Après avoir pris la direction générale d’Atos le 1er janvier 2022 pour tenter de redresser la société dévalorisée en bourse, Rodolphe Belmer propose un plan de scission du groupe en deux sociétés cotées : Tech Foundations et SpinCo. Il a l’intention de démissionner au plus tard d’ici fin septembre, selon un communiqué.

En prise avec des difficultés financières et opérationnelles, le groupe informatique français devrait donc se scinder d’ici la fin 2023, pour un coût estimé à 1,6 milliards d’euros.

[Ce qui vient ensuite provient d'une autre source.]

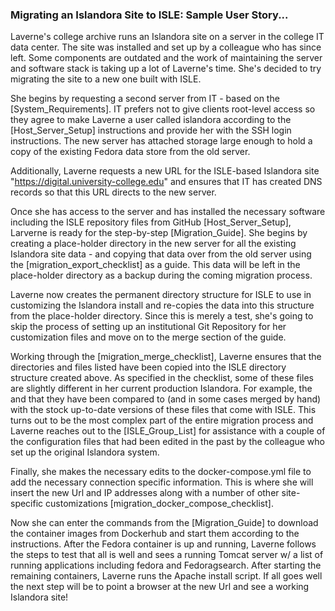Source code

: ### Migrating an Islandora Site to ISLE: Sample User Story...

Laverne's college archive runs an Islandora site on a server in the college IT data center. The site was installed and set up by a colleague who has since left. Some components are outdated and the work of maintaining the server and software stack is taking up a lot of Laverne's time. She's decided to try migrating the site to a new one built with ISLE.

She begins by requesting a second server from IT - based on the [System_Requirements]. IT prefers not to give clients root-level access so they agree to make Laverne a user called islandora according to the [Host_Server_Setup] instructions and provide her with the SSH login instructions. The new server has attached storage large enough to hold a copy of the existing Fedora data store from the old server.

Additionally, Laverne requests a new URL for the ISLE-based Islandora site "https://digital.university-college.edu" and ensures that IT has created DNS records so that this URL directs to the new server.

Once she has access to the server and has installed the necessary software including the ISLE repository files from GitHub [Host_Server_Setup], Larverne is ready for the step-by-step [Migration_Guide]. She begins by creating a place-holder directory in the new server for all the existing Islandora site data - and copying that data over from the old server using the [migration_export_checklist] as a guide. This data will be left in the place-holder directory as a backup during the coming migration process.

Laverne now creates the permanent directory structure for ISLE to use in customizing the Islandora install and re-copies the data into this structure from the place-holder directory. Since this is merely a test, she's going to skip the process of setting up an institutional Git Repository for her customization files and move on to the merge section of the guide.

Working through the [migration_merge_checklist], Laverne ensures that the directories and files listed have been copied into the ISLE directory structure created above. As specified in the checklist, some of these files are slightly different in her current production Islandora. For example, the  and that they have been compared to (and in some cases merged by hand) with the stock up-to-date versions of these files that come with ISLE. This turns out to be the most complex part of the entire migration process and Laverne reaches out to the [ISLE_Group_List] for assistance with a couple of the configuration files that had been edited in the past by the colleague who set up the original Islandora system.

Finally, she makes the necessary edits to the docker-compose.yml file to add the necessary connection specific information. This is where she will insert the new Url and IP addresses along with a number of other site-specific customizations [migration_docker_compose_checklist].

Now she can enter the commands from the [Migration_Guide] to download the container images from Dockerhub and start them according to the instructions. After the Fedora container is up and running, Laverne follows the steps to test that all is well and sees a running Tomcat server w/ a list of running applications including fedora and Fedoragsearch. After starting the remaining containers, Laverne runs the Apache install script. If all goes well the next step will be to point a browser at the new Url and see a working Islandora site!
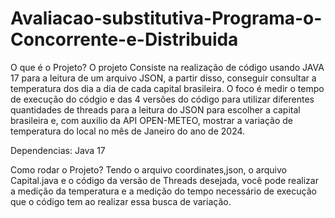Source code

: # Avaliacao-substitutiva-Programa-o-Concorrente-e-Distribuida

O que é o Projeto?
  O projeto Consiste na realização de código usando JAVA 17 para a leitura de um arquivo JSON, a partir disso, conseguir consultar a temperatura dos dia a dia de cada capital brasileira. O foco é medir o tempo de execução do códgio e das 4 versões do código para utilizar diferentes quantidades de threads para a leitura do JSON para escolher a capital brasileira e, com auxilio da API OPEN-METEO, mostrar a variação de temperatura do local no mês de Janeiro do ano de 2024.
  
  Dependencias:
    Java 17

Como rodar o Projeto?
  Tendo o arquivo coordinates,json, o arquivo Capital.java e o código da versão de Threads desejada, você pode realizar a medição da temperatura e a medição do tempo necessário de execução que o código tem ao realizar essa busca de variação.
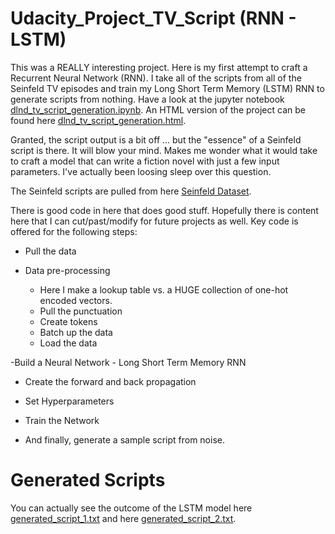 # Udacity_Project_TV_Script (RNN - LSTM)

This was a REALLY interesting project.  Here is my first attempt to craft a Recurrent Neural Network (RNN).  I take all of the scripts from all of the Seinfeld TV episodes and train my Long Short Term Memory (LSTM) RNN to generate scripts from nothing.  Have a look at the jupyter notebook [dlnd_tv_script_generation.ipynb](https://github.com/the-john/Udacity_TV_Script_Project/blob/master/dlnd_tv_script_generation.ipynb).  An HTML version of the project can be found here [dlnd_tv_script_generation.html](https://github.com/the-john/Udacity_TV_Script_Project/blob/master/dlnd_tv_script_generation.html).

Granted, the script output is a bit off ... but the "essence" of a Seinfeld script is there.  It will blow your mind.  Makes me wonder what it would take to craft a model that can write a fiction novel with just a few input parameters.  I've actually been loosing sleep over this question.

The Seinfeld scripts are pulled from here [Seinfeld Dataset](https://www.kaggle.com/thec03u5/seinfeld-chronicles#scripts.csv).

There is good code in here that does good stuff.  Hopefully there is content here that I can cut/past/modify for future projects as well.  Key code is offered for the following steps:

- Pull the data

- Data pre-processing
     - Here I make a lookup table vs. a HUGE collection of one-hot encoded vectors.
     - Pull the punctuation
     - Create tokens
     - Batch up the data
     - Load the data
     
-Build a Neural Network
     - Long Short Term Memory RNN

- Create the forward and back propagation

- Set Hyperparameters

- Train the Network

- And finally, generate a sample script from noise.

# Generated Scripts
You can actually see the outcome of the LSTM model here [generated_script_1.txt](https://github.com/the-john/Udacity_TV_Script_Project/blob/master/generated_script_1.txt) and here [generated_script_2.txt](https://github.com/the-john/Udacity_TV_Script_Project/blob/master/generated_script_2.txt).
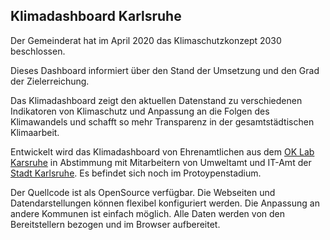 ## Klimadashboard Karlsruhe

Der Gemeinderat hat im April 2020 das Klimaschutzkonzept 2030 beschlossen.

Dieses Dashboard informiert über den Stand der Umsetzung und den Grad der Zielerreichung.

Das Klimadashboard zeigt den aktuellen Datenstand zu verschiedenen Indikatoren von Klimaschutz und Anpassung an die Folgen des Klimawandels und schafft so mehr Transparenz in der gesamtstädtischen Klimaarbeit. 

Entwickelt wird das Klimadashboard von Ehrenamtlichen aus dem [OK Lab Karsruhe](https://ok-lab-karlsruhe.de/) in Abstimmung mit Mitarbeitern von Umweltamt und IT-Amt der [Stadt Karlsruhe](https://www.karlsruhe.de/). Es befindet sich noch im Protoypenstadium.

Der Quellcode ist als OpenSource verfügbar. Die Webseiten und Datendarstellungen können flexibel konfiguriert werden. Die Anpassung an andere Kommunen ist einfach möglich. Alle Daten werden von den Bereitstellern bezogen und im Browser aufbereitet.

Sur le papier, Tech Foundations (TFCo) conservera l’activité historique d’infogérance en déclin, c’est-à-dire la gestion des parcs informatiques d’entreprises, et sera dirigée par Nourdine Bihmane tandis que SpinCo – dirigée par Philipe Oliva – regroupera les activités digitales en croissance : conseil et intégration de logiciels, Big Data et cybersécurité.

70% du capital de SpinCo serait distribué aux actionnaires d’Atos mais Tech Foundations garderait 30% du capital afin de financer sa restructuration en revendant progressivement ses actions.

L’idée est, qu’une fois les deux entités séparées, elles pourraient intéresser plus facilement des repreneurs. Thales, Orange et Airbus ont notamment des vues sur les activités de cybersécurité de la future SpinCo.

Quant à Rodolphe Belmer, il devrait bénéficier d’une indemnité de départ d’un montant équivalent à neuf mois de salaires, prévue dans son contrat en cas de cessation de fonctions à la suite d’une fusion ou d’une scission du groupe Atos.